Govt accused over 'culture of secrecy'

The Government has created a culture of secrecy within public bodies by repeatedly trying to gag the Freedom of Information Act, it was claimed today.

The Government has created a culture of secrecy within public bodies by repeatedly trying to gag the Freedom of Information Act, it was claimed today.

The Labour Party, which introduced the legislation in the mid-1990s, vowed to extend its powers if elected into office.

Ombudsman Emily O’Reilly earlier called for the immediate inclusion of the Garda Siochana, the Adoption Board and the Central Bank under the remit of the Act.

Labour’s finance spokesperson Joan Burton accused Fianna Fail and the Progressive Democrats of doing everything possible to undermine the legislation since 2002.

“Despite having no mandate to do so and never having raised the matter in either party’s election manifesto, the government introduced amending legislation in 2003 which excluded whole areas of information to which the public had been entitled under the original Act,” she said.

“They then followed this up with massive increases in charges for applications under the Act. The whole impact of this has been to seriously undermine the value of the original legislation,” she added.

Ms O’Reilly, a former journalist, made her calls for a wider remit for the Act in an unpublished report to the Oireachtas Committee on Finance last week.

Ms Burton continued: “Ms O’Reilly quite properly points to the culture of secrecy that continues to surround many public bodies.

“It is significant that many of the bodies and areas that remain outside the remit of the Act come within the area of responsibility of the Minister for Justice, Michael McDowell.

“Almost ten years after the original Act came into operation, there is no excuse for the continued blanket exclusion of the gardai.

“Neither is there any excuse for the decision to exclude the new Private Security Authority or the reported plan to exclude the Office of the Garda Ombudsman.”

The Dublin WestTD claimed that the tampering with the Act by the Fianna Fáil and Progressive Democrats Coalition would be one of the failures for which the administration will be most remembered for.

“The assault on the principle of freedom of information is one of the worst legacies of nine years of Fianna Fáil/PD government.”
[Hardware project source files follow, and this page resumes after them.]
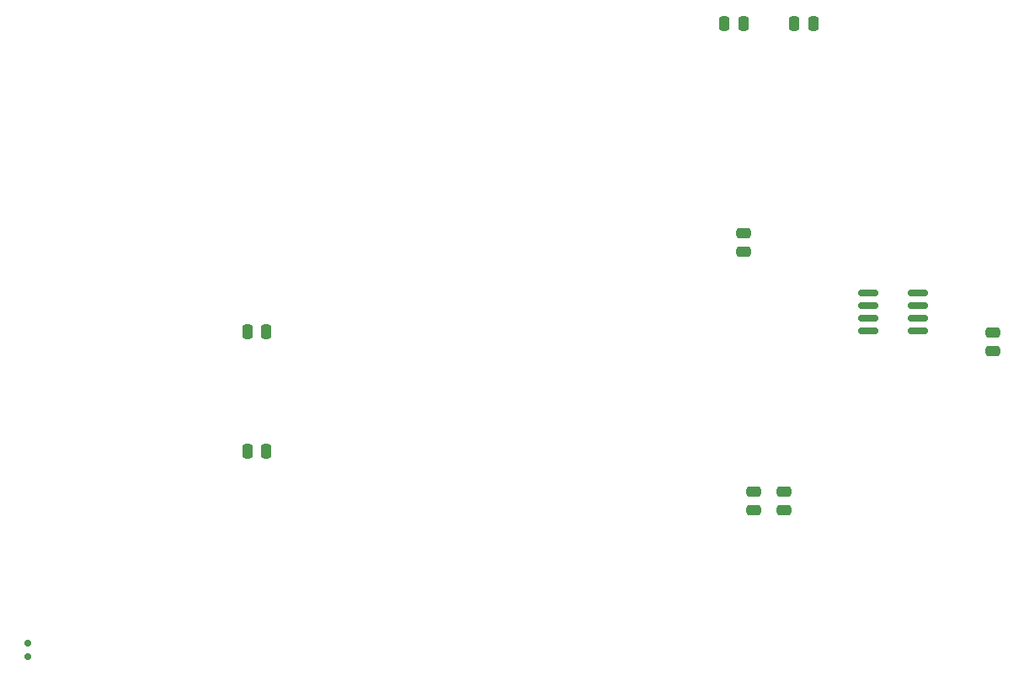
<source format=gbr>
%TF.GenerationSoftware,KiCad,Pcbnew,8.0.5*%
%TF.CreationDate,2024-09-18T16:37:26+03:00*%
%TF.ProjectId,TDR_test,5444525f-7465-4737-942e-6b696361645f,rev?*%
%TF.SameCoordinates,Original*%
%TF.FileFunction,Paste,Top*%
%TF.FilePolarity,Positive*%
%FSLAX46Y46*%
G04 Gerber Fmt 4.6, Leading zero omitted, Abs format (unit mm)*
G04 Created by KiCad (PCBNEW 8.0.5) date 2024-09-18 16:37:26*
%MOMM*%
%LPD*%
G01*
G04 APERTURE LIST*
G04 Aperture macros list*
%AMRoundRect*
0 Rectangle with rounded corners*
0 $1 Rounding radius*
0 $2 $3 $4 $5 $6 $7 $8 $9 X,Y pos of 4 corners*
0 Add a 4 corners polygon primitive as box body*
4,1,4,$2,$3,$4,$5,$6,$7,$8,$9,$2,$3,0*
0 Add four circle primitives for the rounded corners*
1,1,$1+$1,$2,$3*
1,1,$1+$1,$4,$5*
1,1,$1+$1,$6,$7*
1,1,$1+$1,$8,$9*
0 Add four rect primitives between the rounded corners*
20,1,$1+$1,$2,$3,$4,$5,0*
20,1,$1+$1,$4,$5,$6,$7,0*
20,1,$1+$1,$6,$7,$8,$9,0*
20,1,$1+$1,$8,$9,$2,$3,0*%
G04 Aperture macros list end*
%ADD10RoundRect,0.250000X-0.475000X0.250000X-0.475000X-0.250000X0.475000X-0.250000X0.475000X0.250000X0*%
%ADD11RoundRect,0.250000X0.475000X-0.250000X0.475000X0.250000X-0.475000X0.250000X-0.475000X-0.250000X0*%
%ADD12RoundRect,0.250000X0.250000X0.475000X-0.250000X0.475000X-0.250000X-0.475000X0.250000X-0.475000X0*%
%ADD13RoundRect,0.150000X0.825000X0.150000X-0.825000X0.150000X-0.825000X-0.150000X0.825000X-0.150000X0*%
%ADD14RoundRect,0.150000X-0.200000X0.150000X-0.200000X-0.150000X0.200000X-0.150000X0.200000X0.150000X0*%
G04 APERTURE END LIST*
D10*
%TO.C,C10*%
X155000000Y-108050000D03*
X155000000Y-109950000D03*
%TD*%
%TO.C,C9*%
X130000000Y-98050000D03*
X130000000Y-99950000D03*
%TD*%
D11*
%TO.C,C8*%
X134000000Y-125950000D03*
X134000000Y-124050000D03*
%TD*%
D10*
%TO.C,C7*%
X131000000Y-124050000D03*
X131000000Y-125950000D03*
%TD*%
D12*
%TO.C,C4*%
X136950000Y-77000000D03*
X135050000Y-77000000D03*
%TD*%
%TO.C,C3*%
X129950000Y-77000000D03*
X128050000Y-77000000D03*
%TD*%
%TO.C,C2*%
X81950000Y-120000000D03*
X80050000Y-120000000D03*
%TD*%
%TO.C,C1*%
X81950000Y-108000000D03*
X80050000Y-108000000D03*
%TD*%
D13*
%TO.C,U2*%
X147475000Y-107905000D03*
X147475000Y-106635000D03*
X147475000Y-105365000D03*
X147475000Y-104095000D03*
X142525000Y-104095000D03*
X142525000Y-105365000D03*
X142525000Y-106635000D03*
X142525000Y-107905000D03*
%TD*%
D14*
%TO.C,D1*%
X58000000Y-140700000D03*
X58000000Y-139300000D03*
%TD*%
M02*

</source>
Ms Burton said her party would allow the legislation to revert to what it was originally intended to do, if elected in a power-sharing government with Fine Gael at the next election.

“The Labour Party in government is committed to ensuring a return to the spirit of the original Act and the highest possible standards in regard to freedom of information,” she added.

The Green Party also accused the Government of ignoring transparency and criticised it for delaying the enactment of the Ombudsman (Amendment) Bill.

“I share the Ombudsman’s frustration. But I suspect that this Bill will not see the light of day before the next general election, as this is a government that wants for itself the right to choose what information it reveals and how, often in highly suspect ways,” finance spokesman Deputy Dan Boyle said.

He added that the administration was “smugly content with its previous gutting of Freedom of Information legislation, and callously indifferent to having to properly account for its activities, or for the activities of major state institutions.”